With keyless entry and ignition prevalent on modern vehicles, physical car keys are quickly becoming antiquated. And in world in which we carry portable devices that allows instant access to our bank accounts or our vehicles via a mobile app, automakers and some suppliers and looking to ditch even key fobs.
For example, at the Frankfurt auto show last week, BMW board member Ian Robertson questioned the relevance of physical car keys and hinted that the company may get rid of them altogether. “Honestly, how many people really need it?” Robertson told Reuters.
“They never take it out of their pocket, so why do I need to carry it around?” he added. “We are looking at whether it is feasible, and whether we can do it. Whether we do it right now or at some point in the future, remains to be seen,” Robertson said.

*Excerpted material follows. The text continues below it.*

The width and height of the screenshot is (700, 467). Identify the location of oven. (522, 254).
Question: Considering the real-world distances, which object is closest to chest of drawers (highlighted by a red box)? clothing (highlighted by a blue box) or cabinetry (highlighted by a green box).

Automotive supplier Continental isn’t waiting that long. At the Frankfurt auto show, the CEO of the company’s Intelligent Transportation Systems business unit, Ralf Lenninger, told me in an interview that Continental is “in the process of equipping 1,000 rental cars for a proof of concept” trial of the keyless car.
“If you rent a car after arriving at the airport, you need to go stand in line to get a key – and that’s the only reason,” Lenninger said. He also pointed out that if you lose the keys to a rental car, companies charge around $250 for a replacement.
The keyless-car technology not only makes life easier for consumers, but also for rental car companies and other fleet operators. “It can be a nightmare to keep track of keys,” Lenninger said. “One of the largest fleets in the world is owned by Verizon – 1.6 million vehicles – and keys are a huge issue for them.”
While Continental is starting its rental car trial with an unnamed company later this year, the work on the technology has been going on for years. In 2015, Continental and the Belgian automotive service group D’leteren formed a joint venture called OTA Keys to provide access to fleet cars via mobile phones.
OTA Keys uses a phone’s near field communication (NFC) or the Bluetooth low energy capability to send secure info to a vehicle via a reader integrated into the doors. Another inside the car verifies the smartphone’s virtual key before the engine can be started.
Similar technology is already being used by car-sharing companies, but at the Frankfurt show Continental added another layer to virtual keys in case a car’s battery dies. For situations in which there isn’t a physical key available to get into a vehicle and open the hood, Continental unveiled an emergency unlocking technology that buffers a small amount of power in a door control unit to allow the locking mechanism to operate via a mobile device using NFC technology.
Of course, if your phone’s battery dies, you’ll have to wait for it to charge to unlock and start your car. And parking in an area without a cell signal could be a problem. But if car access and engine-starting going digital mean never having to search for car keys again – or hearing almost daily in my house, “Where are the car keys?” – then I’m all in.